Commenting on Weibo, Qiu suggested that the PLA’s actual death toll might be higher than the official count, and that a commander survived because he was the highest-ranking officer at the scene.
Hours later, Qiu was detained, and his Weibo account was shut down. At least five other people were also detained for “defaming” the dead Chinese soldiers.

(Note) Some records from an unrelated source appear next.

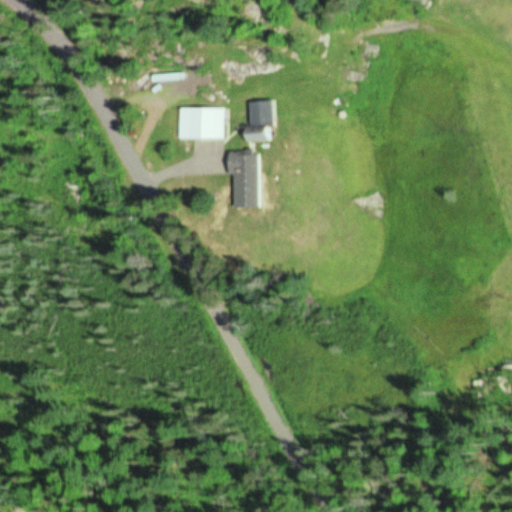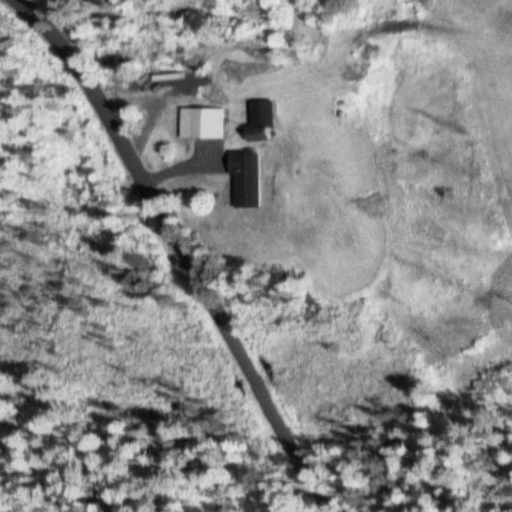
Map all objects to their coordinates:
building: (260, 114)
building: (201, 121)
building: (245, 176)
road: (181, 255)
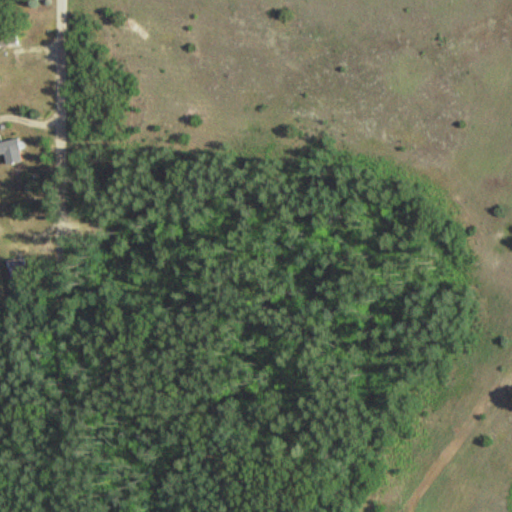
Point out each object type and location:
building: (2, 41)
building: (12, 150)
road: (61, 256)
building: (16, 280)
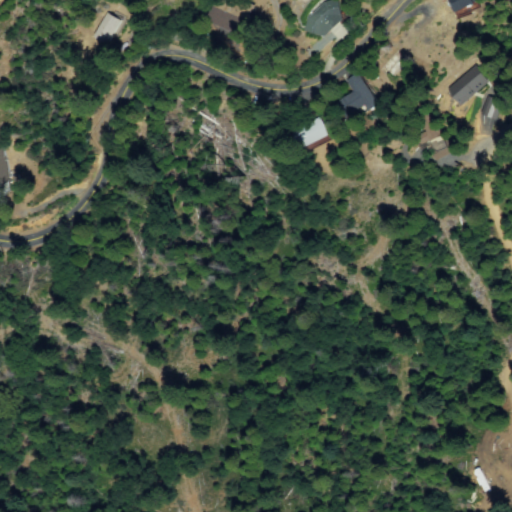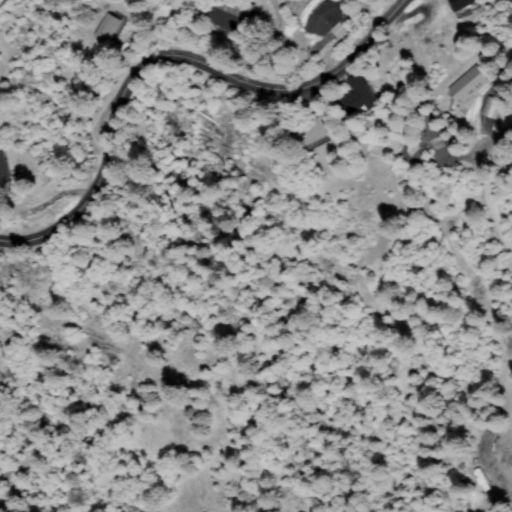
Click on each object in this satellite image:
building: (463, 4)
building: (235, 14)
building: (322, 18)
building: (325, 18)
building: (108, 27)
building: (103, 28)
road: (164, 58)
building: (393, 65)
building: (466, 84)
building: (468, 85)
building: (354, 97)
building: (358, 98)
building: (490, 107)
building: (491, 107)
road: (462, 128)
building: (309, 131)
building: (312, 133)
building: (435, 136)
building: (3, 169)
building: (3, 171)
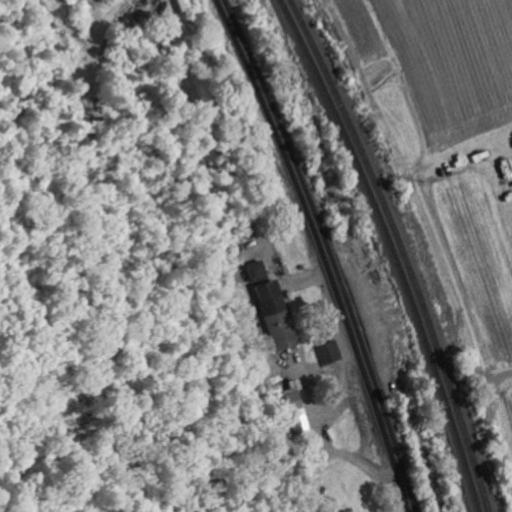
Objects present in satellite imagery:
crop: (440, 183)
road: (417, 235)
railway: (390, 250)
railway: (399, 250)
road: (321, 252)
road: (334, 398)
road: (497, 439)
road: (363, 464)
road: (313, 479)
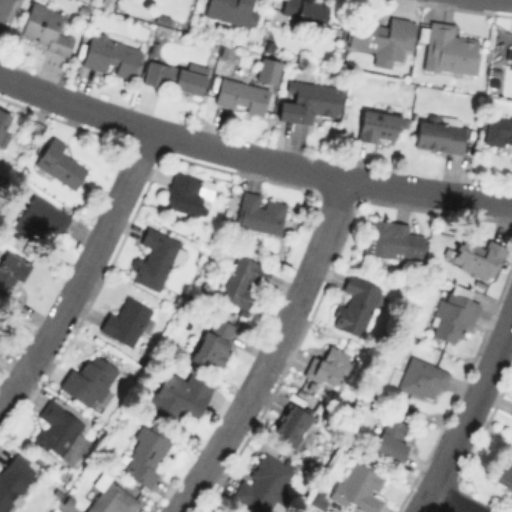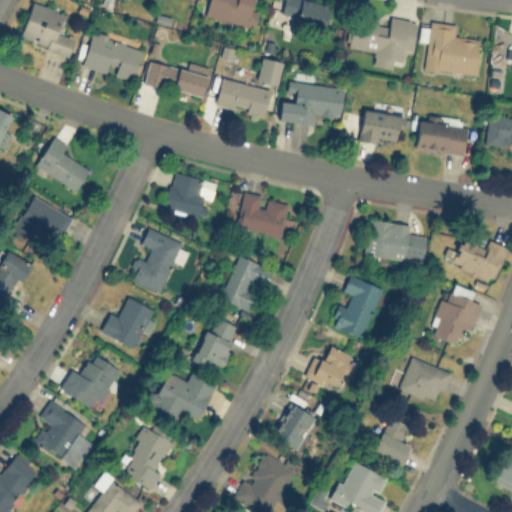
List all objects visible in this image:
building: (231, 10)
building: (303, 10)
building: (44, 27)
building: (380, 36)
building: (448, 48)
building: (110, 55)
building: (175, 76)
building: (240, 95)
building: (307, 100)
building: (3, 125)
building: (377, 125)
building: (498, 130)
building: (438, 132)
road: (251, 154)
building: (58, 163)
building: (182, 192)
building: (258, 212)
building: (40, 222)
building: (391, 239)
building: (475, 256)
building: (152, 258)
building: (11, 268)
road: (83, 269)
building: (242, 280)
building: (354, 305)
building: (451, 315)
building: (0, 321)
building: (126, 321)
building: (212, 342)
road: (272, 350)
building: (326, 365)
building: (421, 378)
building: (87, 380)
building: (180, 395)
road: (467, 414)
building: (511, 414)
building: (290, 424)
building: (54, 428)
building: (390, 438)
building: (144, 454)
building: (504, 471)
building: (13, 479)
building: (262, 483)
building: (357, 488)
building: (111, 499)
road: (448, 501)
building: (221, 511)
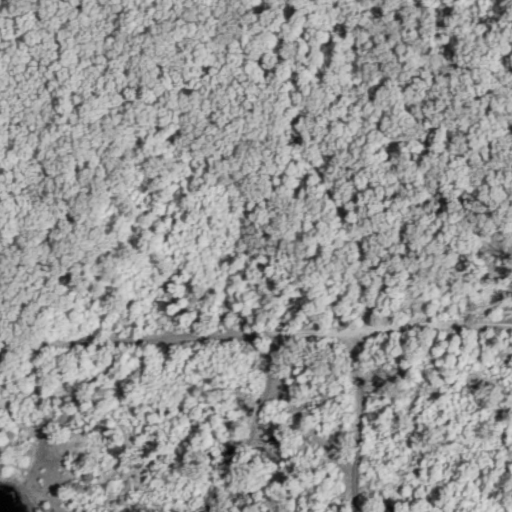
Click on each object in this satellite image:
road: (433, 327)
road: (178, 338)
road: (354, 427)
building: (390, 509)
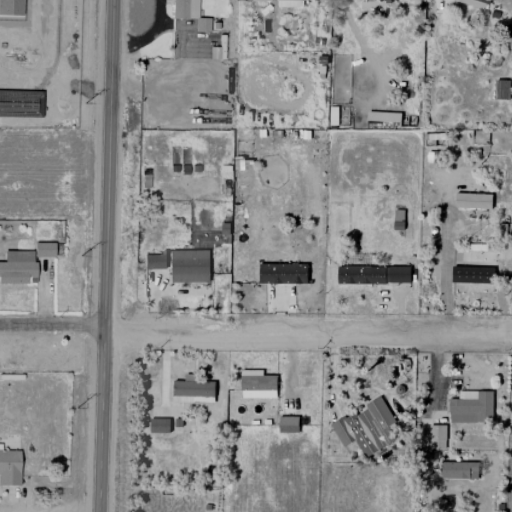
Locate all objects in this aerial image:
building: (471, 2)
building: (288, 3)
building: (189, 13)
road: (147, 32)
building: (501, 89)
building: (43, 249)
road: (106, 256)
building: (154, 261)
building: (17, 266)
building: (189, 266)
building: (282, 273)
building: (471, 275)
road: (256, 326)
building: (256, 384)
building: (192, 390)
building: (470, 407)
building: (287, 424)
building: (158, 425)
building: (365, 427)
building: (436, 436)
building: (9, 466)
building: (458, 470)
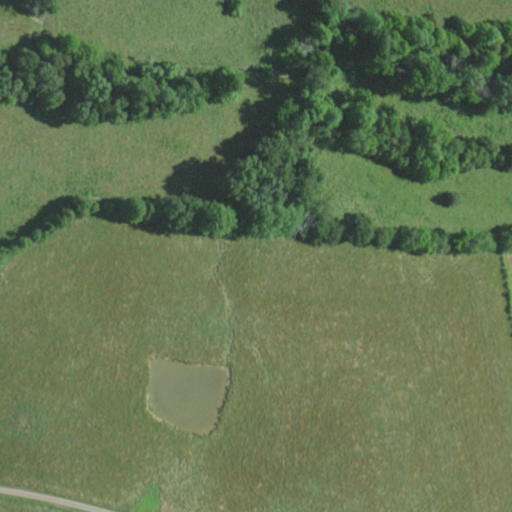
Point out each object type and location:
road: (52, 499)
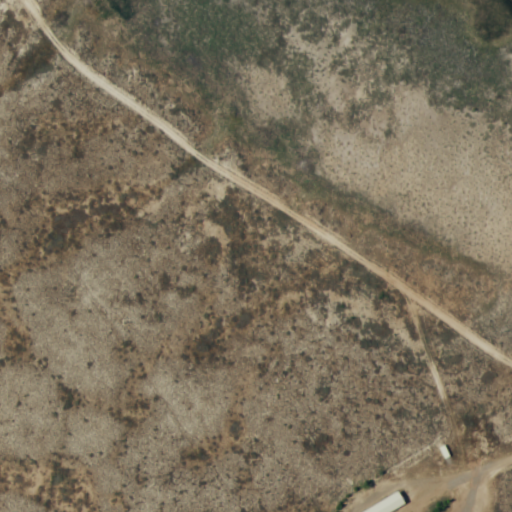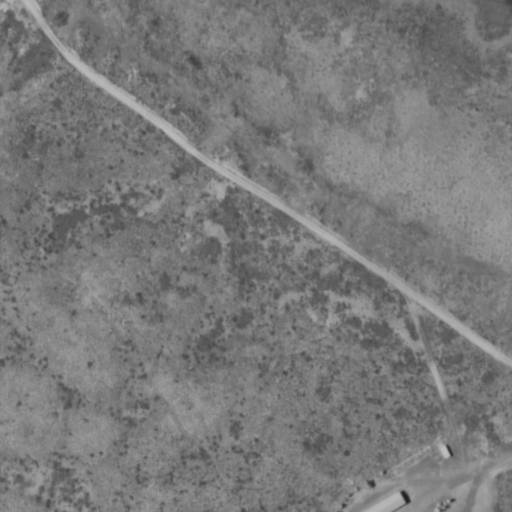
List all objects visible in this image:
road: (265, 252)
road: (229, 427)
road: (485, 466)
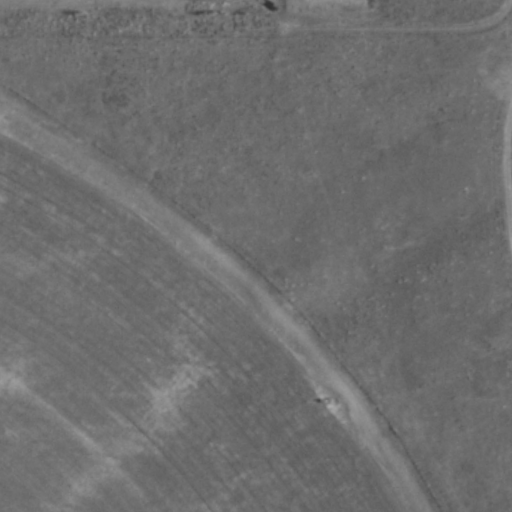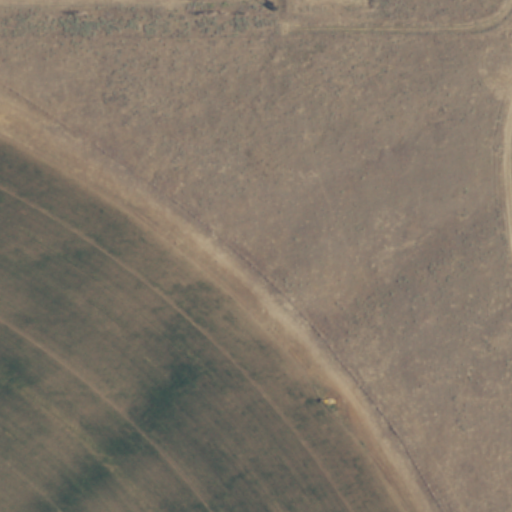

On Monday, the court also ordered Qiu to apologize publicly within 10 days through major domestic portals and state media. He had already made a televised confession on state broadcaster CCTV in March. “I feel extremely ashamed of myself, and I’m very sorry,” he said then.
Quoted and noted
“The first batch of vaccines to be supplied to Covax rolled off the production line today, showing China’s commitment to offering vaccines as global public products.” — Chinese ministry spokesman Wang Wenbin announced on Tuesday, hours before the World Health Organization (WHO) approved China’s Sinovac Covid-19 vaccine for emergency use. So far, two Chinese-made Covid vaccines have been endorsed by the WHO, which allows them to be distributed by COVAX, a WHO-backed initiative to ensure equitable global access of coronavirus vaccines.
Photo of the day
More kids welcomed: Children across China celebrated International Children’s Day on Tuesday, a day after the Chinese government announced that it would allow all married couples to have three children to slow the nation’s declining birthrate.